MATERIAL TO PROCESS:

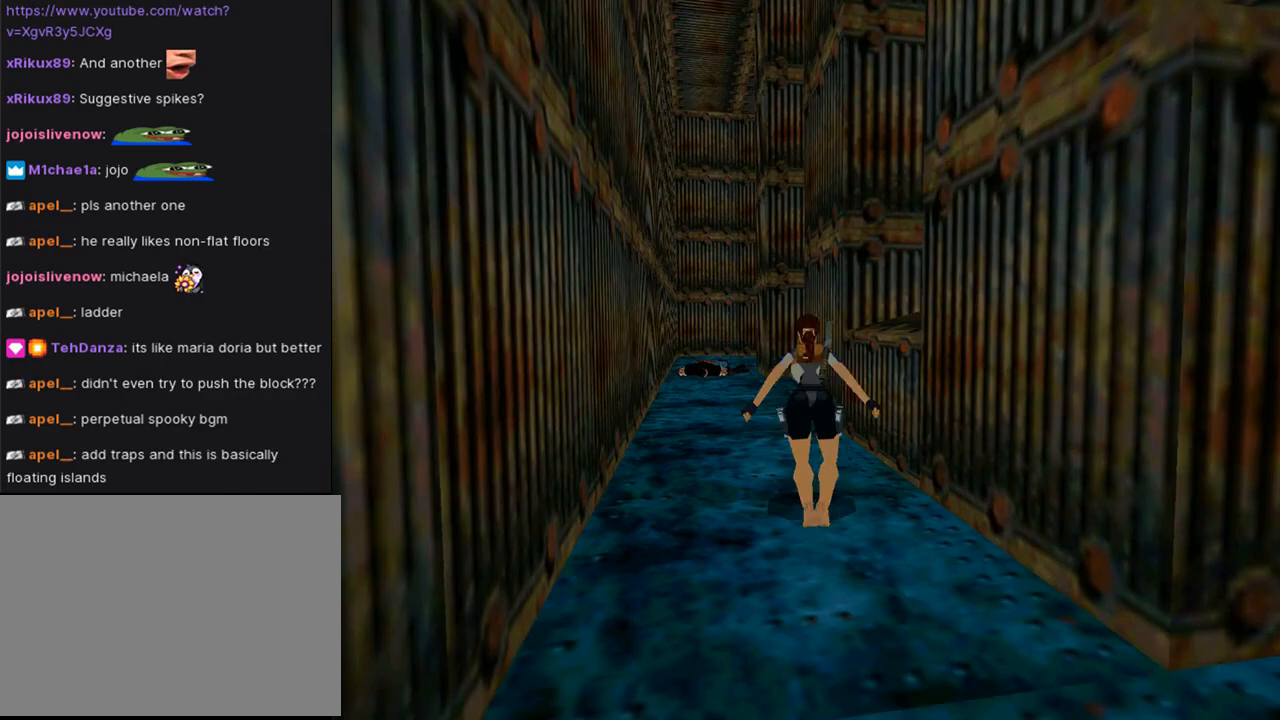
{"buttons": ["DPAD_RIGHT"], "left_stick": "center", "right_stick": "center", "events": [[133, "DPAD_RIGHT", "down"], [133, "DPAD_UP", "up"], [333, "SQUARE", "up"]]}
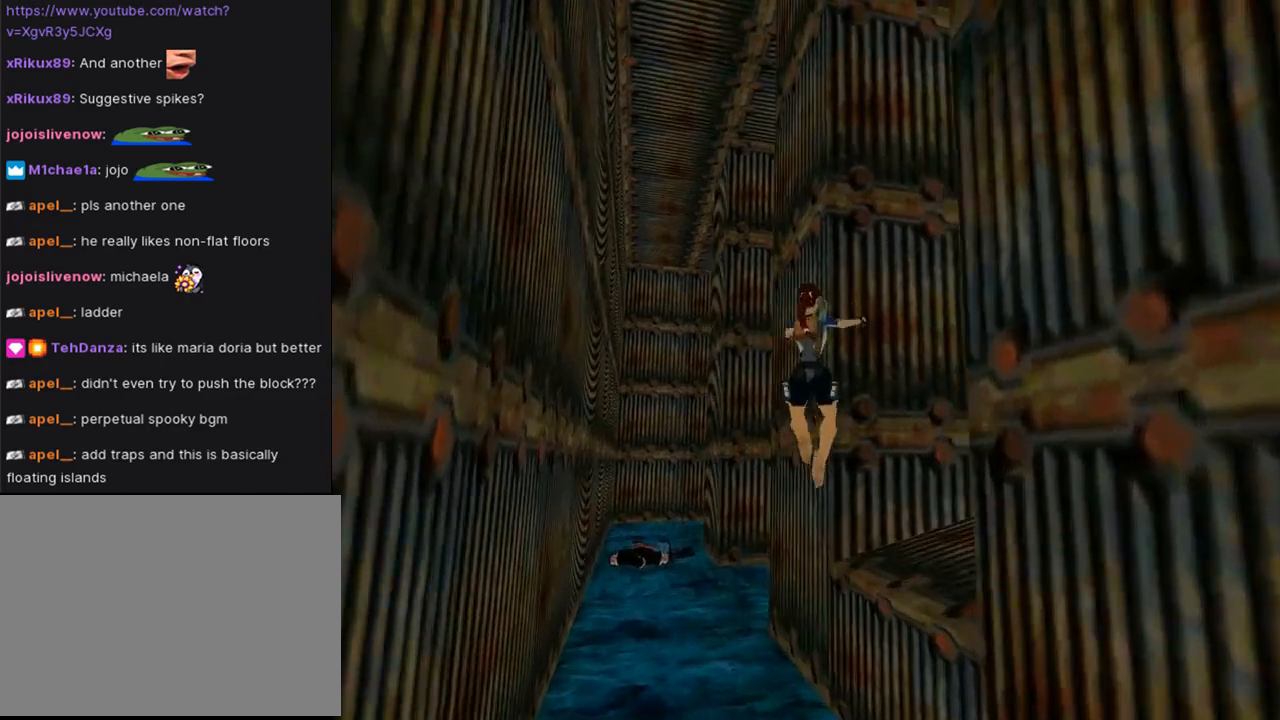
{"buttons": ["L1", "DPAD_RIGHT"], "left_stick": "center", "right_stick": "center", "events": [[33, "L1", "down"]]}
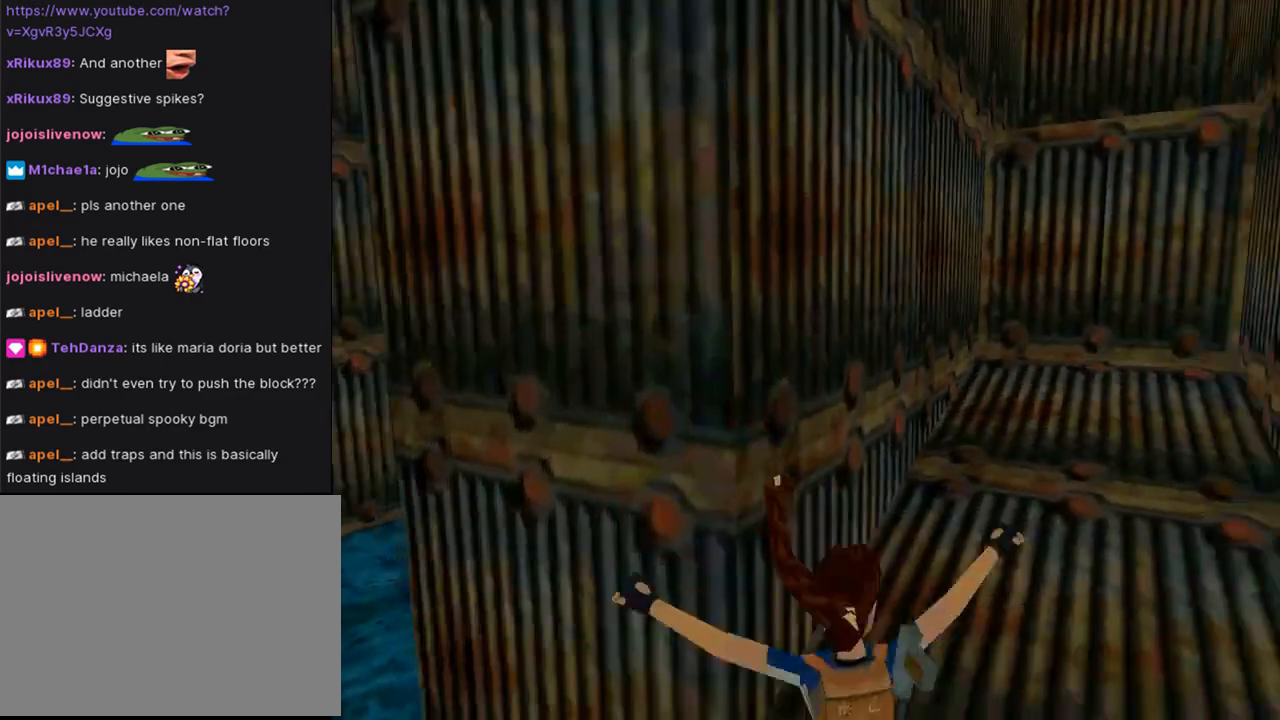
{"buttons": ["DPAD_UP", "DPAD_RIGHT"], "left_stick": "center", "right_stick": "center", "events": [[300, "L1", "up"], [333, "DPAD_UP", "down"]]}
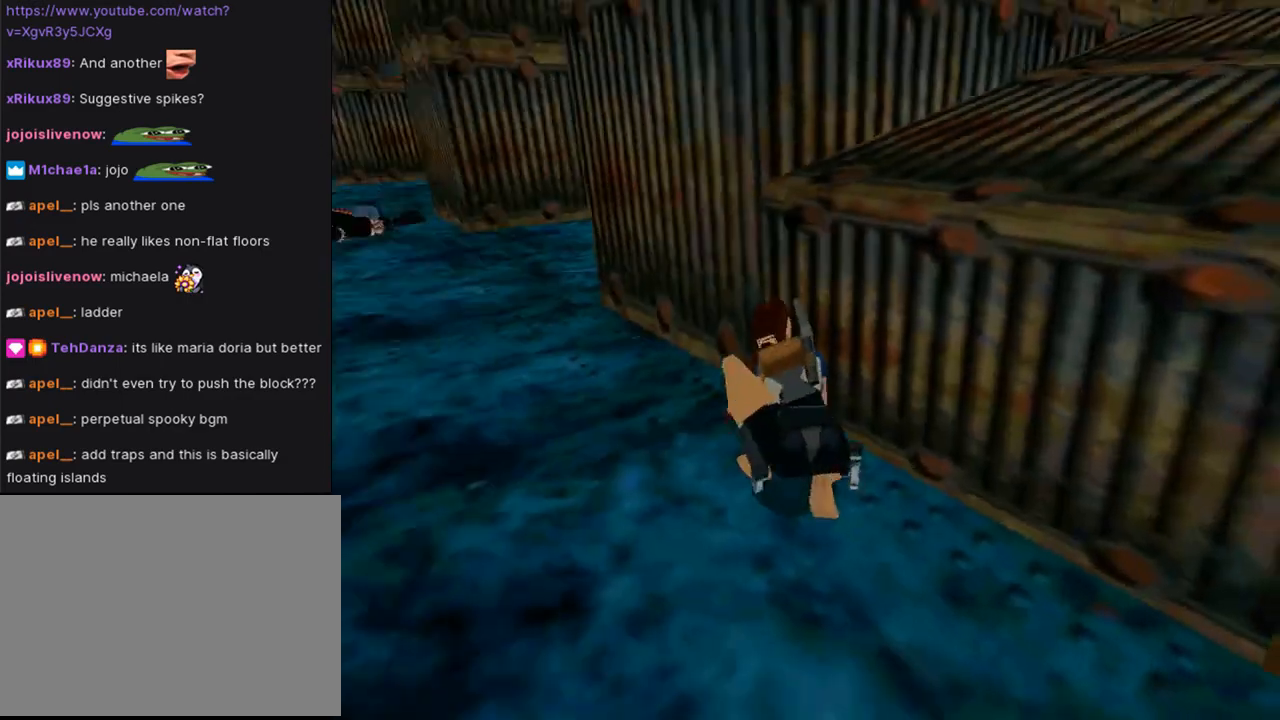
{"buttons": ["DPAD_UP", "DPAD_RIGHT"], "left_stick": "center", "right_stick": "center", "events": []}
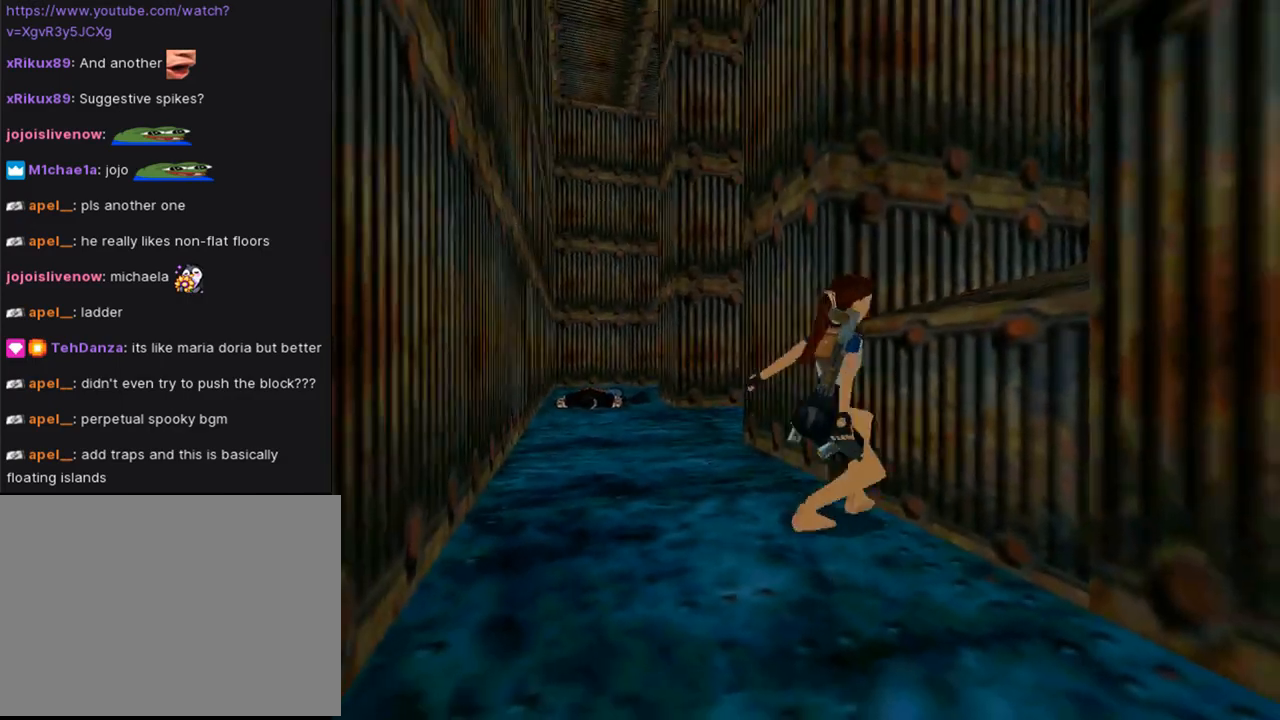
{"buttons": ["DPAD_UP"], "left_stick": "center", "right_stick": "center", "events": [[400, "DPAD_RIGHT", "up"]]}
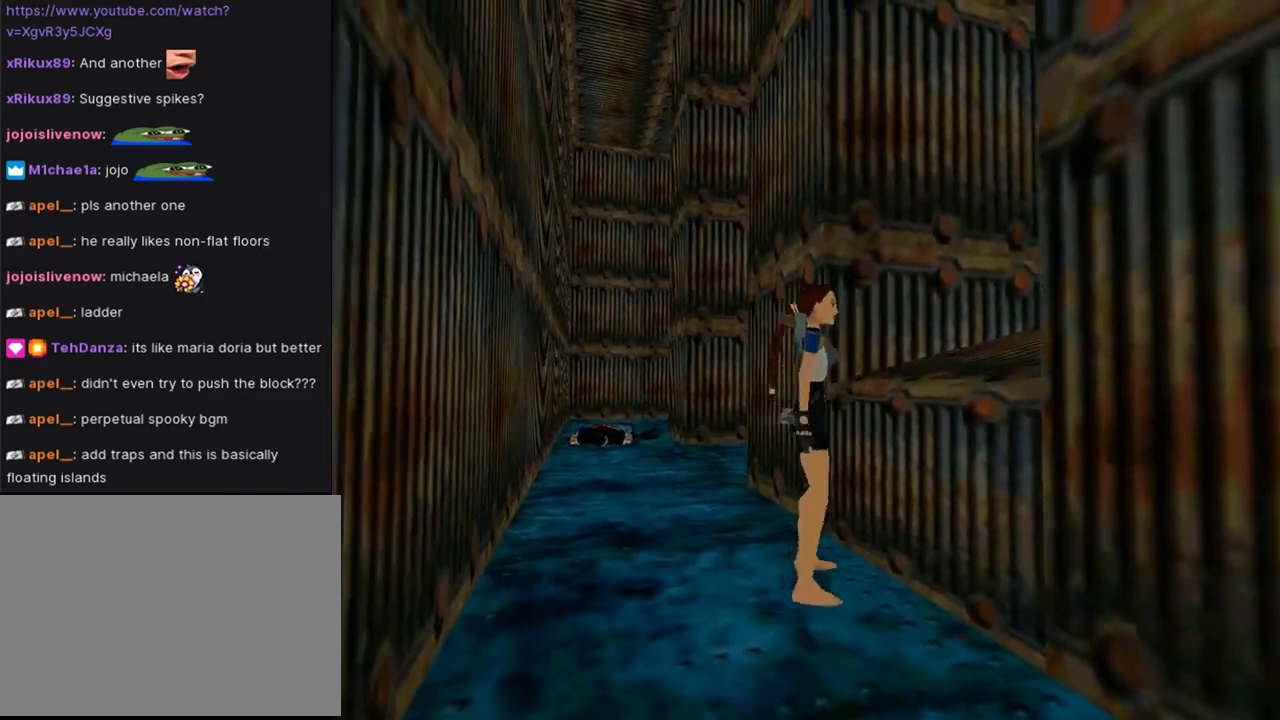
{"buttons": ["CROSS", "L1"], "left_stick": "center", "right_stick": "center", "events": [[67, "CROSS", "down"], [400, "DPAD_UP", "up"], [500, "L1", "down"]]}
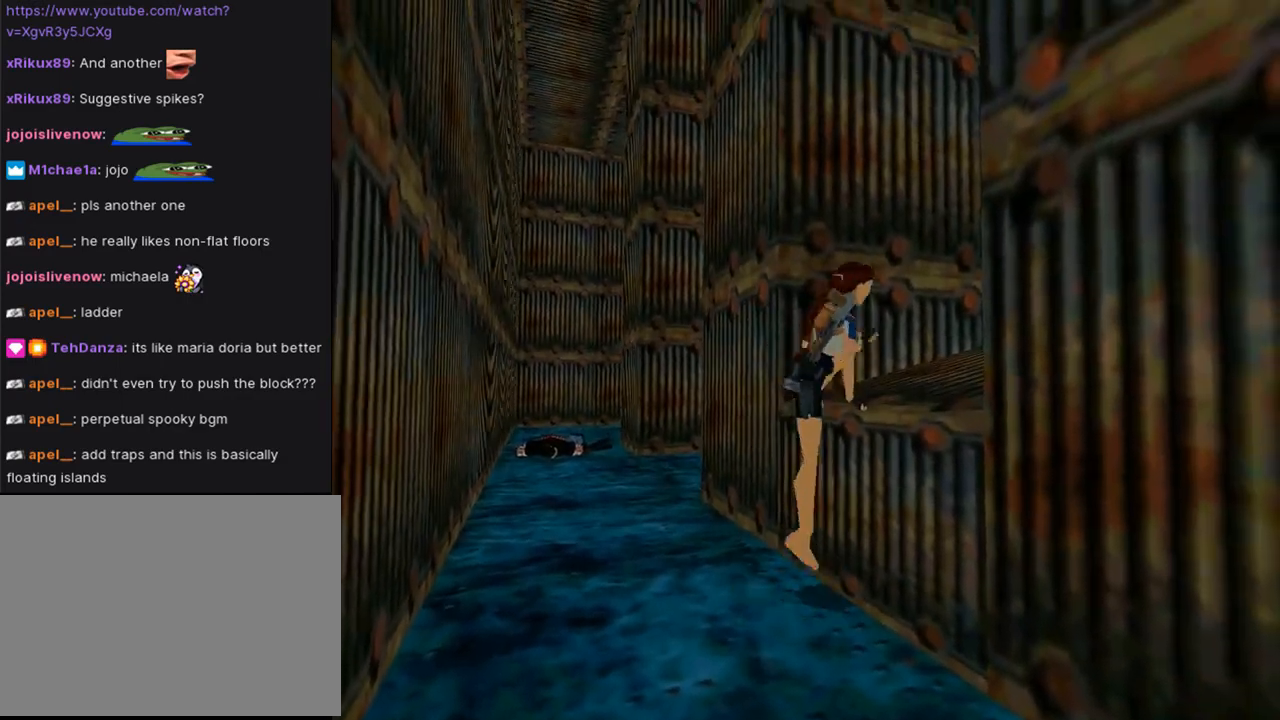
{"buttons": ["L1"], "left_stick": "center", "right_stick": "center", "events": [[33, "CROSS", "up"]]}
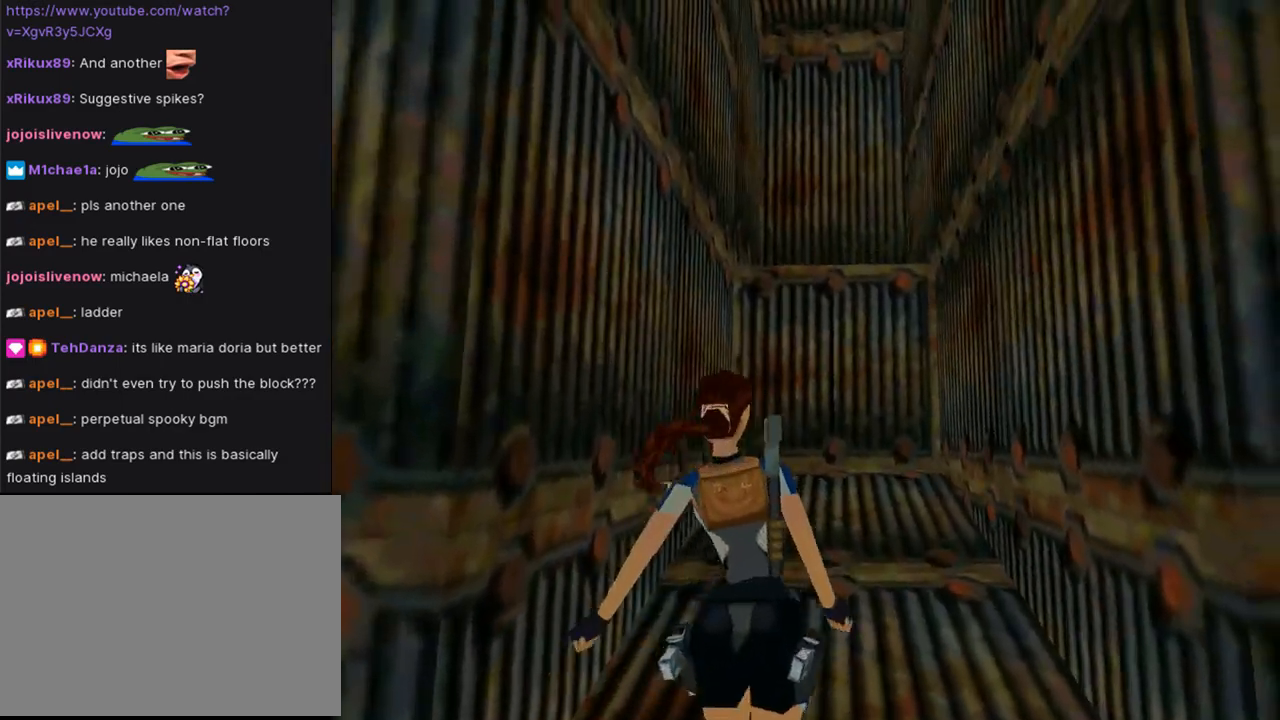
{"buttons": [], "left_stick": "center", "right_stick": "center", "events": [[67, "L1", "up"], [233, "DPAD_RIGHT", "down"], [300, "DPAD_RIGHT", "up"]]}
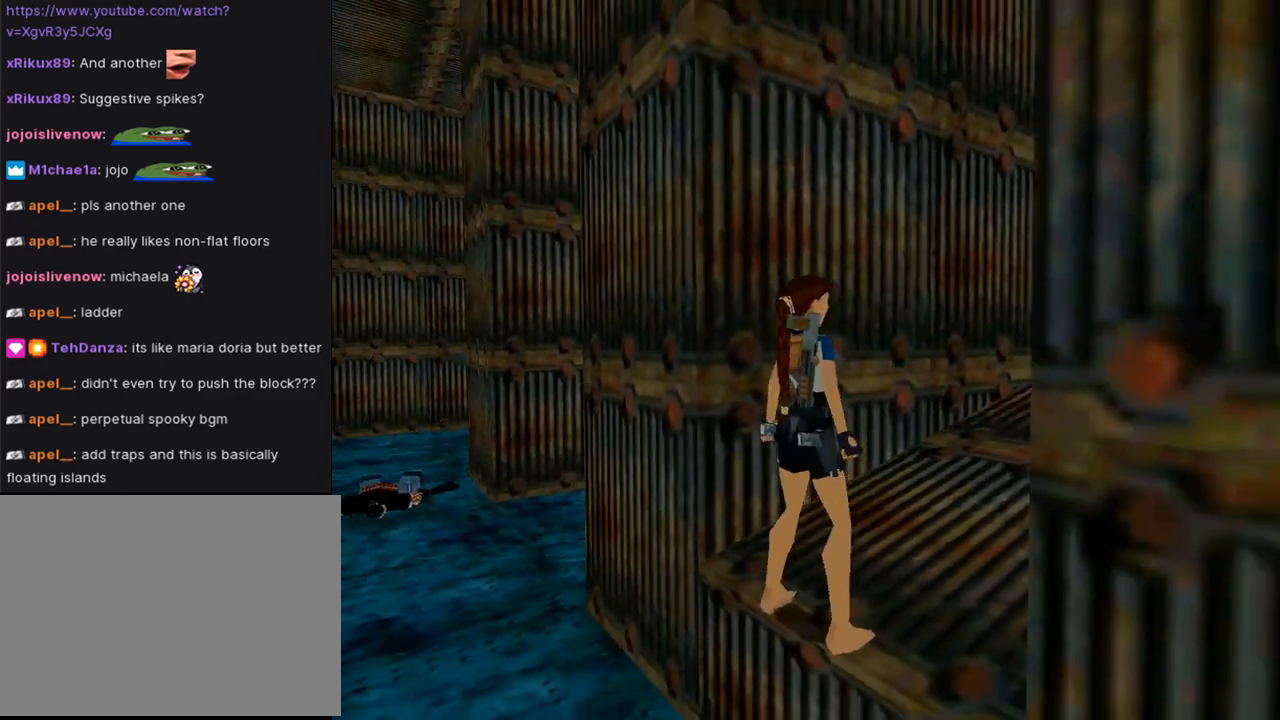
{"buttons": ["DPAD_RIGHT"], "left_stick": "center", "right_stick": "center", "events": [[200, "DPAD_RIGHT", "down"]]}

INSTRUCTIONS FOR THE TASK:
If a line in the records holds the word "down", count it, then give only the total.

THE ANSWER:
6